**Exercise**
The answer should consist of the records below, repeated exactly, and no pictures.

**Material supplied**
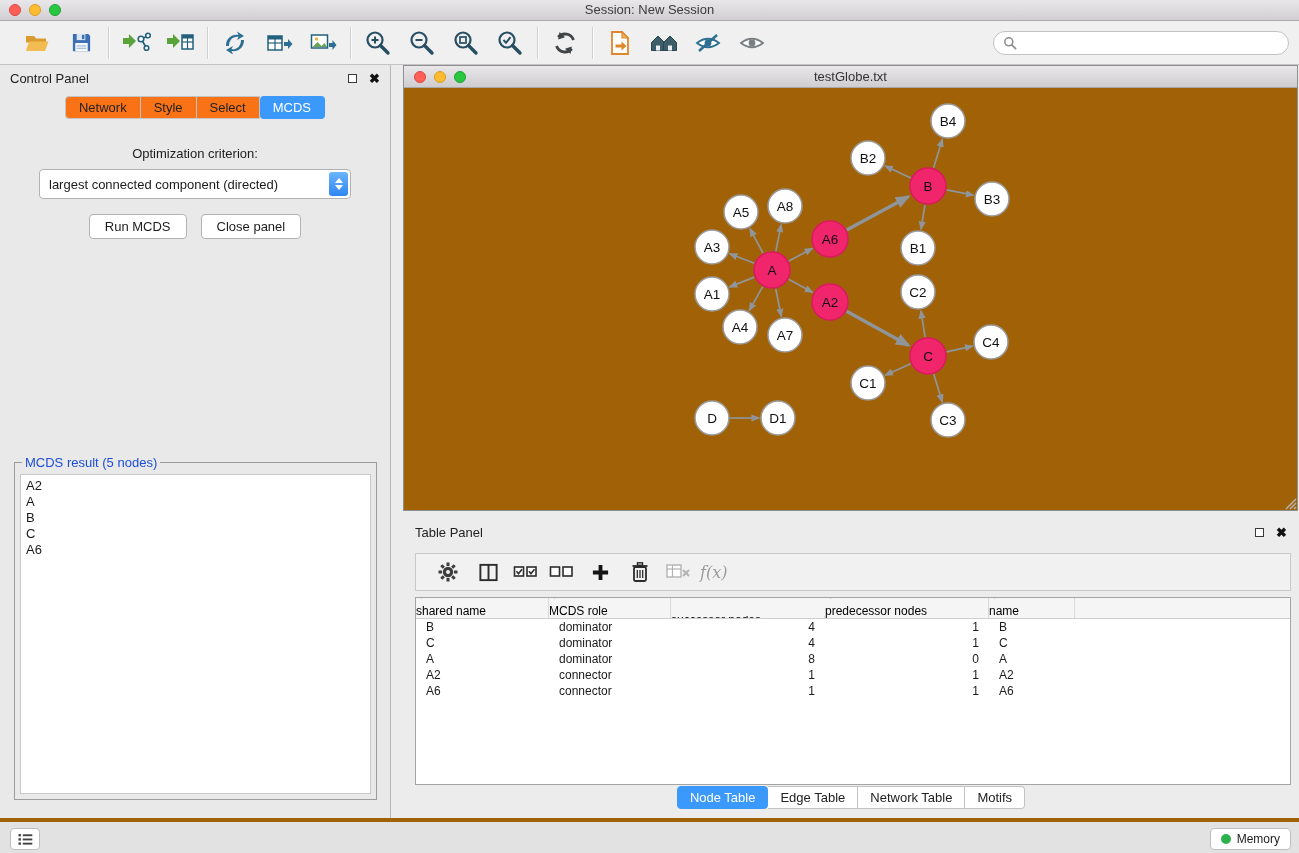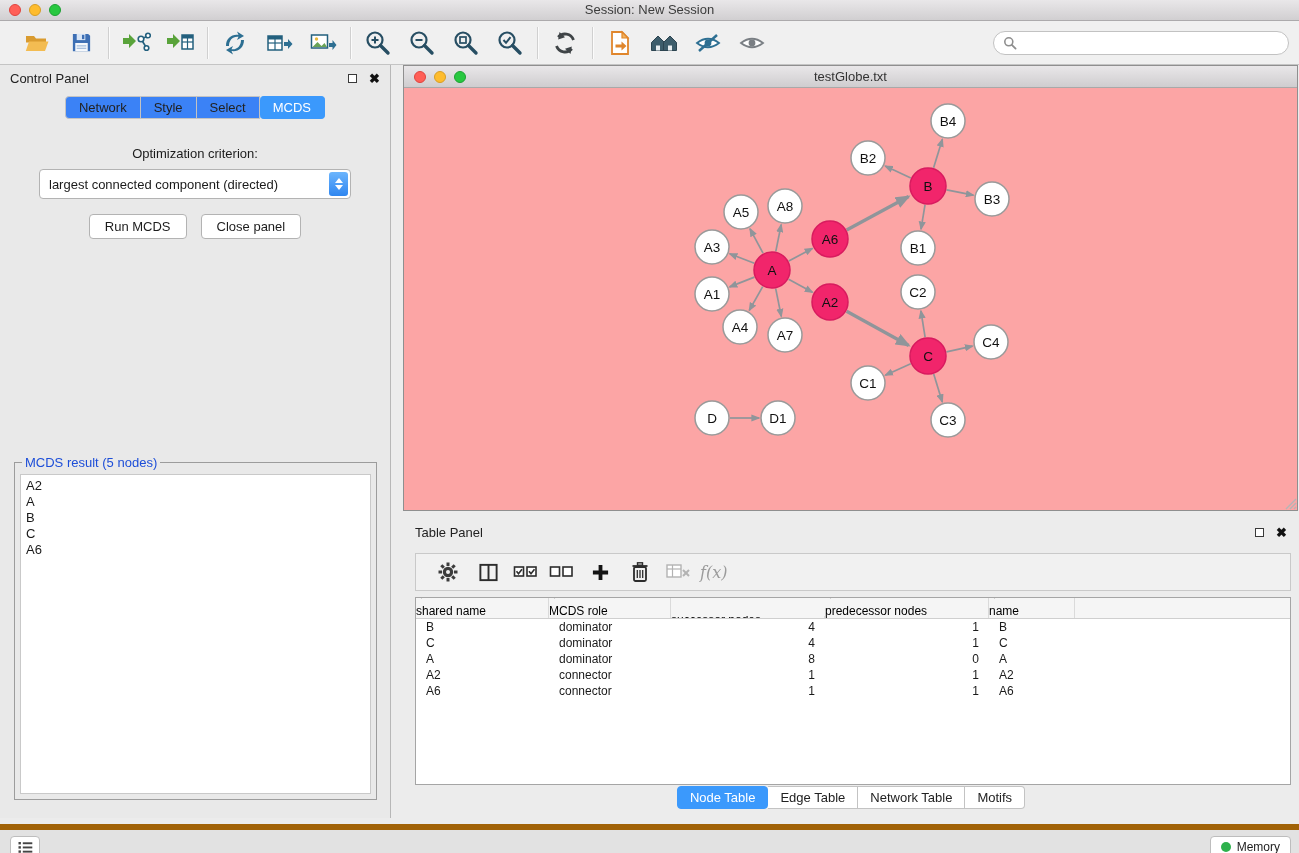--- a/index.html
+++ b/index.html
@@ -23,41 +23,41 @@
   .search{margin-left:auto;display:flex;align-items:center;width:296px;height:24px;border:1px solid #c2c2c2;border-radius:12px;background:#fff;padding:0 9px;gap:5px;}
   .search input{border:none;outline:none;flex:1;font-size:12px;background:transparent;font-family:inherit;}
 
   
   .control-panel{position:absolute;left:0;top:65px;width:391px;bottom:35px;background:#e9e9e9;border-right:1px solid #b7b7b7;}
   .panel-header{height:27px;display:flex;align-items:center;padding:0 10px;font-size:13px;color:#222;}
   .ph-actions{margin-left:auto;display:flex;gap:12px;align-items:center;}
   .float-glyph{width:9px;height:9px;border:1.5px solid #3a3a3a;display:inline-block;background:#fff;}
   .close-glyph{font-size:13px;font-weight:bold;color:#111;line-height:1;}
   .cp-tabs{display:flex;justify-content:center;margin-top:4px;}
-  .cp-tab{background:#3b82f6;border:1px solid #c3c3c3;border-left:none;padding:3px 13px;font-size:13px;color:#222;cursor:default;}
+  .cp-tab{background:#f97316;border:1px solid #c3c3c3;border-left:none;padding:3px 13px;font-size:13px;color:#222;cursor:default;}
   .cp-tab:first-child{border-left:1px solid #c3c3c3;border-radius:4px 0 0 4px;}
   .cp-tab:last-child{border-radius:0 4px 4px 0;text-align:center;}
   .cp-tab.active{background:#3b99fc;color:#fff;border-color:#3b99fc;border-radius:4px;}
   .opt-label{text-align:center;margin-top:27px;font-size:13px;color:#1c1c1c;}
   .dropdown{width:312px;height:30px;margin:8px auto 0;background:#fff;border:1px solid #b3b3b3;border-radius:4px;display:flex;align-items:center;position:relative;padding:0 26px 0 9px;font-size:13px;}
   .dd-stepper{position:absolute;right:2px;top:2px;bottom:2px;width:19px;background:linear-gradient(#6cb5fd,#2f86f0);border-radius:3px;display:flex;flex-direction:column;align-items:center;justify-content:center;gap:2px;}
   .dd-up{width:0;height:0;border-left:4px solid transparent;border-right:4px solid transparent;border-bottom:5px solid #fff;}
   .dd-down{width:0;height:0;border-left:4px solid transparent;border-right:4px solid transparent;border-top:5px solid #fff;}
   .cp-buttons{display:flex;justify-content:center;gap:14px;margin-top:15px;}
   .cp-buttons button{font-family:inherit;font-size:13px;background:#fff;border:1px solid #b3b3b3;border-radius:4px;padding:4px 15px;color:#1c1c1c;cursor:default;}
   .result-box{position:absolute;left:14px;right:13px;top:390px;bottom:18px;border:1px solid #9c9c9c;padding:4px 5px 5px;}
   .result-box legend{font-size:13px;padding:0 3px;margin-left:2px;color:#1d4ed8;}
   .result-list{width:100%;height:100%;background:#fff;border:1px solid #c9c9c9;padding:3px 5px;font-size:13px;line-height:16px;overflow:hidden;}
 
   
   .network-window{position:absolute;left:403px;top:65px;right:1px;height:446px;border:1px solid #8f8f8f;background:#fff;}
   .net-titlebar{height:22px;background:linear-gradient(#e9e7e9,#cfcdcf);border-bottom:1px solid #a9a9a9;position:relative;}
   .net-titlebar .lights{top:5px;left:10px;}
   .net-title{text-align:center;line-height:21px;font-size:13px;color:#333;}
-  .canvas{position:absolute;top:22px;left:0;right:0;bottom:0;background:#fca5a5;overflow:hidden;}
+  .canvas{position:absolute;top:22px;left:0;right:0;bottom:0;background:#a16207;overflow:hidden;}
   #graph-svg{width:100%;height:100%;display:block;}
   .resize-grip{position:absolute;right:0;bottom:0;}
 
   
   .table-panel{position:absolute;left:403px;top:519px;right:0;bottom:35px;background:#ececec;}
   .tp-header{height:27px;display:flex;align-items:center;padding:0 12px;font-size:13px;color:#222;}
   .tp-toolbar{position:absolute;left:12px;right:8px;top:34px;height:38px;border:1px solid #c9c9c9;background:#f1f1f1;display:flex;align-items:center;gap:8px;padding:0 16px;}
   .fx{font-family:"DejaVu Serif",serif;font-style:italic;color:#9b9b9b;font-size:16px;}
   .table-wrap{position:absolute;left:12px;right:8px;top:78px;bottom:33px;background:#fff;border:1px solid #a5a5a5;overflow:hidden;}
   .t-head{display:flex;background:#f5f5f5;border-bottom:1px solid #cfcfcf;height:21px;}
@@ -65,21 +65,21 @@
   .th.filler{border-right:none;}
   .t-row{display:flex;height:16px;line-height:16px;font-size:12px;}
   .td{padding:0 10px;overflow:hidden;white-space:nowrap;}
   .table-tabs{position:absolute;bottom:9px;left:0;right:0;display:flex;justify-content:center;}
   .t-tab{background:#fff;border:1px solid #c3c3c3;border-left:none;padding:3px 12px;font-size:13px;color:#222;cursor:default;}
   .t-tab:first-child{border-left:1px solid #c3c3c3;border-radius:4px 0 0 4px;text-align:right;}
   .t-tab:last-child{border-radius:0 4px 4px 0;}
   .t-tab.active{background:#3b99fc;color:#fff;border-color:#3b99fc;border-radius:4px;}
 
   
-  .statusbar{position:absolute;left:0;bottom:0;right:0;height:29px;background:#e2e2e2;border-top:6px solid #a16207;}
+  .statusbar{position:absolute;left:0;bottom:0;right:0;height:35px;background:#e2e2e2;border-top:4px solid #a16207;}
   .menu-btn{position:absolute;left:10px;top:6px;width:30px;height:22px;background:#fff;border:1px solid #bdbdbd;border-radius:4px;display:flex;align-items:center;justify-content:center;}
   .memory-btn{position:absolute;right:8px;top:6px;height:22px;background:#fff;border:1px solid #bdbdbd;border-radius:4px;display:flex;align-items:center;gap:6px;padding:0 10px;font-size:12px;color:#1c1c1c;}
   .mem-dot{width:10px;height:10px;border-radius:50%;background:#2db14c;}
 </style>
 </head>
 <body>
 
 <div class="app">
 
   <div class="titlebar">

**Solution to this exercise**
--- a/index.html
+++ b/index.html
@@ -23,41 +23,41 @@
   .search{margin-left:auto;display:flex;align-items:center;width:296px;height:24px;border:1px solid #c2c2c2;border-radius:12px;background:#fff;padding:0 9px;gap:5px;}
   .search input{border:none;outline:none;flex:1;font-size:12px;background:transparent;font-family:inherit;}
 
   
   .control-panel{position:absolute;left:0;top:65px;width:391px;bottom:35px;background:#e9e9e9;border-right:1px solid #b7b7b7;}
   .panel-header{height:27px;display:flex;align-items:center;padding:0 10px;font-size:13px;color:#222;}
   .ph-actions{margin-left:auto;display:flex;gap:12px;align-items:center;}
   .float-glyph{width:9px;height:9px;border:1.5px solid #3a3a3a;display:inline-block;background:#fff;}
   .close-glyph{font-size:13px;font-weight:bold;color:#111;line-height:1;}
   .cp-tabs{display:flex;justify-content:center;margin-top:4px;}
-  .cp-tab{background:#3b82f6;border:1px solid #c3c3c3;border-left:none;padding:3px 13px;font-size:13px;color:#222;cursor:default;}
+  .cp-tab{background:#f97316;border:1px solid #c3c3c3;border-left:none;padding:3px 13px;font-size:13px;color:#222;cursor:default;}
   .cp-tab:first-child{border-left:1px solid #c3c3c3;border-radius:4px 0 0 4px;}
   .cp-tab:last-child{border-radius:0 4px 4px 0;text-align:center;}
   .cp-tab.active{background:#3b99fc;color:#fff;border-color:#3b99fc;border-radius:4px;}
   .opt-label{text-align:center;margin-top:27px;font-size:13px;color:#1c1c1c;}
   .dropdown{width:312px;height:30px;margin:8px auto 0;background:#fff;border:1px solid #b3b3b3;border-radius:4px;display:flex;align-items:center;position:relative;padding:0 26px 0 9px;font-size:13px;}
   .dd-stepper{position:absolute;right:2px;top:2px;bottom:2px;width:19px;background:linear-gradient(#6cb5fd,#2f86f0);border-radius:3px;display:flex;flex-direction:column;align-items:center;justify-content:center;gap:2px;}
   .dd-up{width:0;height:0;border-left:4px solid transparent;border-right:4px solid transparent;border-bottom:5px solid #fff;}
   .dd-down{width:0;height:0;border-left:4px solid transparent;border-right:4px solid transparent;border-top:5px solid #fff;}
   .cp-buttons{display:flex;justify-content:center;gap:14px;margin-top:15px;}
   .cp-buttons button{font-family:inherit;font-size:13px;background:#fff;border:1px solid #b3b3b3;border-radius:4px;padding:4px 15px;color:#1c1c1c;cursor:default;}
   .result-box{position:absolute;left:14px;right:13px;top:390px;bottom:18px;border:1px solid #9c9c9c;padding:4px 5px 5px;}
   .result-box legend{font-size:13px;padding:0 3px;margin-left:2px;color:#1d4ed8;}
   .result-list{width:100%;height:100%;background:#fff;border:1px solid #c9c9c9;padding:3px 5px;font-size:13px;line-height:16px;overflow:hidden;}
 
   
   .network-window{position:absolute;left:403px;top:65px;right:1px;height:446px;border:1px solid #8f8f8f;background:#fff;}
   .net-titlebar{height:22px;background:linear-gradient(#e9e7e9,#cfcdcf);border-bottom:1px solid #a9a9a9;position:relative;}
   .net-titlebar .lights{top:5px;left:10px;}
   .net-title{text-align:center;line-height:21px;font-size:13px;color:#333;}
-  .canvas{position:absolute;top:22px;left:0;right:0;bottom:0;background:#fca5a5;overflow:hidden;}
+  .canvas{position:absolute;top:22px;left:0;right:0;bottom:0;background:#a16207;overflow:hidden;}
   #graph-svg{width:100%;height:100%;display:block;}
   .resize-grip{position:absolute;right:0;bottom:0;}
 
   
   .table-panel{position:absolute;left:403px;top:519px;right:0;bottom:35px;background:#ececec;}
   .tp-header{height:27px;display:flex;align-items:center;padding:0 12px;font-size:13px;color:#222;}
   .tp-toolbar{position:absolute;left:12px;right:8px;top:34px;height:38px;border:1px solid #c9c9c9;background:#f1f1f1;display:flex;align-items:center;gap:8px;padding:0 16px;}
   .fx{font-family:"DejaVu Serif",serif;font-style:italic;color:#9b9b9b;font-size:16px;}
   .table-wrap{position:absolute;left:12px;right:8px;top:78px;bottom:33px;background:#fff;border:1px solid #a5a5a5;overflow:hidden;}
   .t-head{display:flex;background:#f5f5f5;border-bottom:1px solid #cfcfcf;height:21px;}
@@ -65,21 +65,21 @@
   .th.filler{border-right:none;}
   .t-row{display:flex;height:16px;line-height:16px;font-size:12px;}
   .td{padding:0 10px;overflow:hidden;white-space:nowrap;}
   .table-tabs{position:absolute;bottom:9px;left:0;right:0;display:flex;justify-content:center;}
   .t-tab{background:#fff;border:1px solid #c3c3c3;border-left:none;padding:3px 12px;font-size:13px;color:#222;cursor:default;}
   .t-tab:first-child{border-left:1px solid #c3c3c3;border-radius:4px 0 0 4px;text-align:right;}
   .t-tab:last-child{border-radius:0 4px 4px 0;}
   .t-tab.active{background:#3b99fc;color:#fff;border-color:#3b99fc;border-radius:4px;}
 
   
-  .statusbar{position:absolute;left:0;bottom:0;right:0;height:29px;background:#e2e2e2;border-top:6px solid #a16207;}
+  .statusbar{position:absolute;left:0;bottom:0;right:0;height:35px;background:#e2e2e2;border-top:4px solid #a16207;}
   .menu-btn{position:absolute;left:10px;top:6px;width:30px;height:22px;background:#fff;border:1px solid #bdbdbd;border-radius:4px;display:flex;align-items:center;justify-content:center;}
   .memory-btn{position:absolute;right:8px;top:6px;height:22px;background:#fff;border:1px solid #bdbdbd;border-radius:4px;display:flex;align-items:center;gap:6px;padding:0 10px;font-size:12px;color:#1c1c1c;}
   .mem-dot{width:10px;height:10px;border-radius:50%;background:#2db14c;}
 </style>
 </head>
 <body>
 
 <div class="app">
 
   <div class="titlebar">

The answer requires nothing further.